# EXCERPT TO READ
========

Test concentrations with justification for top dose:

- 4.89, 9.77, 19.53, 39.06, 78.13, 156.3, 312.5 and 625 µg/mL, for the first experiment with and without S9 mix,
- 9.77, 19.53, 39.06, 78.13, 156.3 and 312.5 µg/mL, for the second experiment with and without S9 mix.

Vehicle / solvent:

- Vehicle used: DMSO

Details on test system and experimental conditions:

METHOD OF APPLICATION: in medium

DURATION
- Preincubation period: 48 hours
1. Experiment
- Exposure duration: 3 hours
- Fixation time (start of exposure up to fixation or harvest of cells): 20 hours from the beginning of treatment, corresponding to approximately 1.5 normal cell cycles.

2. Experiment
- Exposure duration: continuously (without S9 mix), 3 hours (with S9 mix)
- Fixation time (start of exposure up to fixation or harvest of cells): 20 hours and 44 hours from the beginning oftreatment, corresponding to approximately 1.5 normal cell cycles and 24 hours later.

NUMBER OF REPLICATIONS: duplicate

NUMBER OF CELLS EVALUATED: 1000 cells examined

DETERMINATION OF CYTOTOXICITY
- Method: mitotic index (number of cells in mitosis/1000 cells examined)

OTHER EXAMINATIONS:
- Determination of polyploidy: yes
- Determination of endoreplication: yes
- Other: multiple aberrations and pulverizations

Evaluation criteria:

A reproducible and statistically significant increase in the frequency of cells with structural chromosome aberrations for at least one of the dose-level and one of the two harvest times was considered as a positive result. Reference to historical data or other considerations of biological relevance, was also taken into account in the evaluation of the findings.

========

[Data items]
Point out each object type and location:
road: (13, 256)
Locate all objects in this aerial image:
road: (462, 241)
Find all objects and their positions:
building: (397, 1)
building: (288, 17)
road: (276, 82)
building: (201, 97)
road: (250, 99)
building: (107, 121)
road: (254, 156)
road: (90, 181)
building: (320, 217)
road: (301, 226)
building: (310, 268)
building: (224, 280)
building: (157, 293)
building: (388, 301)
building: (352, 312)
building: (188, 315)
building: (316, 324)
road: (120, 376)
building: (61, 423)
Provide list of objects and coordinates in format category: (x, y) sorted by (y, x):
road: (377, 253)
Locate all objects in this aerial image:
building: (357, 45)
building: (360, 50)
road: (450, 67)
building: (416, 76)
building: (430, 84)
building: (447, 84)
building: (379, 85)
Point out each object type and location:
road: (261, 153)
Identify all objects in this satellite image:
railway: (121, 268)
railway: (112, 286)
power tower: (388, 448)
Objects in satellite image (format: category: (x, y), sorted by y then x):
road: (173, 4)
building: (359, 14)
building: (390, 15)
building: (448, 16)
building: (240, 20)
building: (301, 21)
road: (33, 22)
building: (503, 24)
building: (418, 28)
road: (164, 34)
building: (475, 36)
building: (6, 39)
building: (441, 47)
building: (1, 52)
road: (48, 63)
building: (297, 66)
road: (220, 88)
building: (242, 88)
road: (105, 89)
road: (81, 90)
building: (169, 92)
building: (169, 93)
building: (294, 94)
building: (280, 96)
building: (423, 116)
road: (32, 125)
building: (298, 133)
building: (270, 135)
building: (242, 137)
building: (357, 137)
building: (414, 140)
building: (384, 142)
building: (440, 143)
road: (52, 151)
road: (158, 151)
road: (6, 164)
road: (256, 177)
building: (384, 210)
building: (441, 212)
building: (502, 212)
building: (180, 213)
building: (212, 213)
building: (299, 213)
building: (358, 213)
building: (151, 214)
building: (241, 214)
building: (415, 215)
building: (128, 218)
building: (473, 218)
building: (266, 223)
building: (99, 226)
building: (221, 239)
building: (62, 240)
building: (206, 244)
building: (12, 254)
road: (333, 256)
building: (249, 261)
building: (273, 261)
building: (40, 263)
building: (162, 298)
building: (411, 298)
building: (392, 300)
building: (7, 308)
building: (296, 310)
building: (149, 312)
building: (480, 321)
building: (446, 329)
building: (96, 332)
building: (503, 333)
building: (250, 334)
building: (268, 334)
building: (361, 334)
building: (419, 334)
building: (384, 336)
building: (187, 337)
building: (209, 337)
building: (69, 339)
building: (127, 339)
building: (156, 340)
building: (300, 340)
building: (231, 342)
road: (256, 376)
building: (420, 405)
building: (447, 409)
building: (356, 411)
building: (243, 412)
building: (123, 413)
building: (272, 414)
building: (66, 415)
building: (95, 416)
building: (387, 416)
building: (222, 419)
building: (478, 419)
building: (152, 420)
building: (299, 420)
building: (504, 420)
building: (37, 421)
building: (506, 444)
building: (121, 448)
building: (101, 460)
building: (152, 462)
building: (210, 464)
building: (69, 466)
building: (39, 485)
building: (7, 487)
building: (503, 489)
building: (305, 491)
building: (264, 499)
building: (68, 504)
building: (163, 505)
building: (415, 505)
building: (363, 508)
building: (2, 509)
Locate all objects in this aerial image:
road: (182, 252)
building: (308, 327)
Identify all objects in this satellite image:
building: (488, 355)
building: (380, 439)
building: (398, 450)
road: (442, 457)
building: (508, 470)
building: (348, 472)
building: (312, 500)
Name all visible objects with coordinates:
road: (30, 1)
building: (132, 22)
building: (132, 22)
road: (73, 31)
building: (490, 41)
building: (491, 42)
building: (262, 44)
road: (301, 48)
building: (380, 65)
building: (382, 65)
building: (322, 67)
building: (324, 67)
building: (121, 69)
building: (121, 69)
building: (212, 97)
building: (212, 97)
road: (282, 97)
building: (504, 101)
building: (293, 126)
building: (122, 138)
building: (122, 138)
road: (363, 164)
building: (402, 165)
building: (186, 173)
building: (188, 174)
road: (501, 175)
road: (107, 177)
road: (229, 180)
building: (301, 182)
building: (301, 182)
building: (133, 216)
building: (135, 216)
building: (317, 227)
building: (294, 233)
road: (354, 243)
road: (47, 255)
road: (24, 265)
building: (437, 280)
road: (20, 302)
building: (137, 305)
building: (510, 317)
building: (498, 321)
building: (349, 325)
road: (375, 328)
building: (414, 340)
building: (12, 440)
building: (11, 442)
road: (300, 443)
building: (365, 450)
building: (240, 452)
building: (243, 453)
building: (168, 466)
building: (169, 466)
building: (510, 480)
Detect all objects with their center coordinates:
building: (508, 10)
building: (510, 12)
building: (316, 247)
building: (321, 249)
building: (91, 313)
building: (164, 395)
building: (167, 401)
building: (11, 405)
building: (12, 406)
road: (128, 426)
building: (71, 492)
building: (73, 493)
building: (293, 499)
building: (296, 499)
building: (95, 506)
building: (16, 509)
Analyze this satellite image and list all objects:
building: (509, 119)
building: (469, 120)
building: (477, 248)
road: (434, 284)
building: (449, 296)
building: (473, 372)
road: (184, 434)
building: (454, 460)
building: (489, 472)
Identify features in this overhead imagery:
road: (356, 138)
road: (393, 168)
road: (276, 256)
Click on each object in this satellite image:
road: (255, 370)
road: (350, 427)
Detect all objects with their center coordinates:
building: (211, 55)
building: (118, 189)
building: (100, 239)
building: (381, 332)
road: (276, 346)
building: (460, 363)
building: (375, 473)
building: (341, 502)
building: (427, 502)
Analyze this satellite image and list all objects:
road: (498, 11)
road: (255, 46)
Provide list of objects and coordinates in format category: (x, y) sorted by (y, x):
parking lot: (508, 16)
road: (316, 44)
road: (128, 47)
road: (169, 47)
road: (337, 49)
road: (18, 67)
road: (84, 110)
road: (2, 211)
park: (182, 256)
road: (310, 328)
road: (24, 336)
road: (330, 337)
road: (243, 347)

========

# PROBLEMS TO WORK ON
a) Translate into Spanish this sentence from the test protocol excerpt: "A reproducible and statistically significant increase in the frequency of cells with structural chromosome aberrations for at least one of the dose-level and one of the two harvest times was considered as a positive result."
b) Using the test protocol excerpt, answer these questions:
(i) Which vehicle was used?
(ii) How long was the preincubation period?
(iii) By what method was cytotoxicity determined?
c) Reproduce the part of the test protocol excerpt that begins at the words "- Vehicle used: DMSO" and stops after "normal cell cycles.".

# SOLUTIONS TO THE PROBLEMS
a) Un aumento reproducible y estadísticamente significativo de la frecuencia de células con aberraciones cromosómicas estructurales en al menos uno de los niveles de dosis y en uno de los dos tiempos de recolección se consideró un resultado positivo.

b)
(i) DMSO
(ii) 48 hours
(iii) Mitotic index (number of cells in mitosis/1000 cells examined)

c)
- Vehicle used: DMSO

Details on test system and experimental conditions:

METHOD OF APPLICATION: in medium

DURATION
- Preincubation period: 48 hours
1. Experiment
- Exposure duration: 3 hours
- Fixation time (start of exposure up to fixation or harvest of cells): 20 hours from the beginning of treatment, corresponding to approximately 1.5 normal cell cycles.